Recorded data
================================
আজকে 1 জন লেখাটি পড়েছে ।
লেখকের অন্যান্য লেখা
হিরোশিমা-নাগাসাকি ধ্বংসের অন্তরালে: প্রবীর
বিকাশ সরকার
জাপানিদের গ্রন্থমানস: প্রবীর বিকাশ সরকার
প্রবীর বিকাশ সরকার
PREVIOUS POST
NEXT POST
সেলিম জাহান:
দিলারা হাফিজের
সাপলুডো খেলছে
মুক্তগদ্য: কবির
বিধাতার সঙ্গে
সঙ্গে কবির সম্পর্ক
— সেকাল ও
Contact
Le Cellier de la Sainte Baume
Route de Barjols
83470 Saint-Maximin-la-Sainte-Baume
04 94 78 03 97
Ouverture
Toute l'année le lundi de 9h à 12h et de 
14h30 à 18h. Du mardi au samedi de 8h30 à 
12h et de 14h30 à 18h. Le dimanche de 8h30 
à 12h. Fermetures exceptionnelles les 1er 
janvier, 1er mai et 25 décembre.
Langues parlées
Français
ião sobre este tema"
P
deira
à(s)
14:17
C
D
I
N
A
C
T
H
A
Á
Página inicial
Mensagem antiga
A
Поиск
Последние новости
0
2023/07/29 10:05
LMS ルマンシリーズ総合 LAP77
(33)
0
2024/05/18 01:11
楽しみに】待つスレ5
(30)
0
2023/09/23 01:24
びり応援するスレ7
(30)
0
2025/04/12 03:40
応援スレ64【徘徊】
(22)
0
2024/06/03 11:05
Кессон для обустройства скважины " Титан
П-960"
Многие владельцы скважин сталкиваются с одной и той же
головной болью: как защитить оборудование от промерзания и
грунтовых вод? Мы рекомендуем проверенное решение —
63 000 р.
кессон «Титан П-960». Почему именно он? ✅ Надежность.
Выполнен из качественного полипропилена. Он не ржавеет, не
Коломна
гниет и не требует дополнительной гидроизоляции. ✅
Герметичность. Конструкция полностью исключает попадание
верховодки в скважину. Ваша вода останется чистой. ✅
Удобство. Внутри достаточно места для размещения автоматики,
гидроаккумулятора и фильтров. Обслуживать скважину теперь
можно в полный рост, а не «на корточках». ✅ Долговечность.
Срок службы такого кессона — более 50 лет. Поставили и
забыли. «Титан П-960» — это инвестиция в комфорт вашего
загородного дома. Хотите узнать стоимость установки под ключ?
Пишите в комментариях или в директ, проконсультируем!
================================
Task objective
The answer should consist of the lines from the one with "2023/07/29 10:05" through the last line of the entries, duplicated exactly and nothing more.

Result of this exercise
2023/07/29 10:05
LMS ルマンシリーズ総合 LAP77
(33)
0
2024/05/18 01:11
楽しみに】待つスレ5
(30)
0
2023/09/23 01:24
びり応援するスレ7
(30)
0
2025/04/12 03:40
応援スレ64【徘徊】
(22)
0
2024/06/03 11:05
Кессон для обустройства скважины " Титан
П-960"
Многие владельцы скважин сталкиваются с одной и той же
головной болью: как защитить оборудование от промерзания и
грунтовых вод? Мы рекомендуем проверенное решение —
63 000 р.
кессон «Титан П-960». Почему именно он? ✅ Надежность.
Выполнен из качественного полипропилена. Он не ржавеет, не
Коломна
гниет и не требует дополнительной гидроизоляции. ✅
Герметичность. Конструкция полностью исключает попадание
верховодки в скважину. Ваша вода останется чистой. ✅
Удобство. Внутри достаточно места для размещения автоматики,
гидроаккумулятора и фильтров. Обслуживать скважину теперь
можно в полный рост, а не «на корточках». ✅ Долговечность.
Срок службы такого кессона — более 50 лет. Поставили и
забыли. «Титан П-960» — это инвестиция в комфорт вашего
загородного дома. Хотите узнать стоимость установки под ключ?
Пишите в комментариях или в директ, проконсультируем!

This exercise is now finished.